Overview: Working with XML and JSON in R

For this assignment we created individual xml, JSON, and html files to store information related to books we have read and enjoyed. After uploading these files to the internet, we developed R scripts to retrieve the files and then the information into separate dataframes.

This exercise facilitates our understanding of xml, JSON, and html file structures as well as our ablity to manipulate this information.

library(xml2)
library(flatxml)
library(methods)
library(htmltab)
library(kableExtra)
library(tidyverse)
library(magrittr)
library(jsonlite)

HTML

Read html table and save into dataframe. In this case, I used the htmltab function.

#Read in html table from github and save as dataframe

url <- "https://raw.githubusercontent.com/sconnin/DATA607_HW7/main/HW7_html_table.html?token=APC5QM2CW2P3H5W6W6QXZSTAK6PXI"

df_books<-htmltab(doc=url)

#Print table without assigned row numbers

row.names(df_books) <- NULL

df_books%>%kbl%>%kable_material(c("striped"))
ID Title Author ISBN Publisher Pages Copyright Year
1 Their Eyes Were Watching God Zora Neale Hurston 9780060916503 HARPERCOLLINS PUBLISHERS 207 1990
2 Sand County Almanac With Essays on Conservation from Round River Aldo Leopold 9780345345059 PENGUIN RANDOM HOUSE 320 1966
3 Desert Solitaire Edward Abbey 9780671695880 POCKET BOOKS 288 1990

XML

Read xml file from Github and convert to dataframe. I used the flatxml library for this purpose.

# Convert the input xml file to a data frame.

df_xml <- fxml_importXMLFlat("https://raw.githubusercontent.com/sconnin/DATA607_HW7/main/books.xml")


df_xml%>%kbl%>%kable_material(c("striped"))
elem. elemid. attr. value. level1 level2 level3
Books 1 NA NA Books NA NA
Book 2 NA NA Books Book NA
ID 3 NA 1 Books Book ID
Title 4 NA Their Eyes Were Watching God Books Book Title
Author 5 NA Zora Neale Hurston Books Book Author
ISBN 6 NA 9780060916503 Books Book ISBN
Publisher 7 NA HARPERCOLLINS PUBLISHERS Books Book Publisher
Pages 8 NA 207 Books Book Pages
Copyright 9 NA 1990 Books Book Copyright
Book 10 NA NA Books Book NA
ID 11 NA 2 Books Book ID
Title 12 NA Sand County Almanac With Essays on Conservation from Round River Books Book Title
Author 13 NA Aldo Leopold Books Book Author
ISBN 14 NA 9780345345059 Books Book ISBN
Publisher 15 NA PENGUIN RANDOM HOUSE Books Book Publisher
Pages 16 NA 320 Books Book Pages
Copyright 17 NA 1966 Books Book Copyright
Book 18 NA NA Books Book NA
ID 19 NA 3 Books Book ID
Title 20 NA Desert Solitaire Books Book Title
Author 21 NA Edward Abbey Books Book Author
ISBN 22 NA 9780671695880 Books Book ISBN
Publisher 23 NA POCKET BOOKS Books Book Publisher
Pages 24 NA 288 Books Book Pages
Copyright 25 NA 1990 Books Book Copyright

JSON

Read Json file from Github and convert to dataframe.
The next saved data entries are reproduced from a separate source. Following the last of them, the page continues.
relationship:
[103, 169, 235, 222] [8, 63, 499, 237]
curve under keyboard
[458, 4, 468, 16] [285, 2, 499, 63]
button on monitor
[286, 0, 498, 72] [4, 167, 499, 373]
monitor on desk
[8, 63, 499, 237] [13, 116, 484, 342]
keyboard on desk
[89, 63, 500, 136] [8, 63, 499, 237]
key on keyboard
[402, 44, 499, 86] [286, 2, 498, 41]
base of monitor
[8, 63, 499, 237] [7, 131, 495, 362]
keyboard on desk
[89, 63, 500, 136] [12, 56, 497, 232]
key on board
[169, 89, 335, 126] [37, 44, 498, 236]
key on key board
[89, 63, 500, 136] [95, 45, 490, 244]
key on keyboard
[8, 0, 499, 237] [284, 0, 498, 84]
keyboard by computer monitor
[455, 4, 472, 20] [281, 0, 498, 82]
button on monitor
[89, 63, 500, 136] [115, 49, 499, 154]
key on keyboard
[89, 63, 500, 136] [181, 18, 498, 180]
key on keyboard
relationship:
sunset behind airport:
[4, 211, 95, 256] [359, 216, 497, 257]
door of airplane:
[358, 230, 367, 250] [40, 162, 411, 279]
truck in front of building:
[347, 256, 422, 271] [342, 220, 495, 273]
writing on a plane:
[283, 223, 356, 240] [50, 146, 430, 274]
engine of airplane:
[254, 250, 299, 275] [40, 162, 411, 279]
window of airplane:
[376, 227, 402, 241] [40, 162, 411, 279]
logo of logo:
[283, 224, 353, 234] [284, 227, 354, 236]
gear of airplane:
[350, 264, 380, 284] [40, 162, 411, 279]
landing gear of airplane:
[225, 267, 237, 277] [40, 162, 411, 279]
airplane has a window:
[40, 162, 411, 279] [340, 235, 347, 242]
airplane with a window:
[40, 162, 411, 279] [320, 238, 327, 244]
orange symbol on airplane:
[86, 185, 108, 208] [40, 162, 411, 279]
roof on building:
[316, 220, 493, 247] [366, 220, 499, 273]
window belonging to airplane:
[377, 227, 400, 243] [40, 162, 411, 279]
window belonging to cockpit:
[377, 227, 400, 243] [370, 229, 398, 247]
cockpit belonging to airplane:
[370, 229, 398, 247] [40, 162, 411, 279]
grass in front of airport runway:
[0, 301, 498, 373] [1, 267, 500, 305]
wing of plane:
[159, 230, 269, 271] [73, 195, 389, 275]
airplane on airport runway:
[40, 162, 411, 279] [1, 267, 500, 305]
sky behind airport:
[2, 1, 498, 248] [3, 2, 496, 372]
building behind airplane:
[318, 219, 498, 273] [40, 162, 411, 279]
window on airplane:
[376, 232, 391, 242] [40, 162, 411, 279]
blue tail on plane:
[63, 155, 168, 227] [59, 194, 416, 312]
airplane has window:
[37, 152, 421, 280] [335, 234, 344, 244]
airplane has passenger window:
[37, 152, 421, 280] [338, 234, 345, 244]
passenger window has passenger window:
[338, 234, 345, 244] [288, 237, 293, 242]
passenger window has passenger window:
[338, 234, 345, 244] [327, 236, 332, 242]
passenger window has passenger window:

I used the JSONlite library for this purpose.

url <- "https://raw.githubusercontent.com/sconnin/DATA607_HW7/main/HW7_JSON.json"

books <- jsonlite::fromJSON(url, simplifyVector = TRUE)

df_bks <- data.frame(books)

row.names(df_bks)
## [1] "1" "2" "3"
df_bks%>%kbl%>%kable_material(c("striped"))
ID Title Author ISBN Pages Copyright.Year
1 Their Eyes Were Watching God Zora Neale Hurston 9780060916503 207 1990
2 Sand County Almanac With Essays on Conservation from Round River Aldo Leopold 9780345345059 320 1996
3 Desert Solitaire Edward Abbey 9780671695880 288 1990

Assessment

The dataframes produced from html and JSON file formats are essentially identical. The dataframe produced from the xml file format has been flattened but still retains the hierarchical relationships (e.g., root, path) inherent to xml. Additional manipulation is required to remove these features.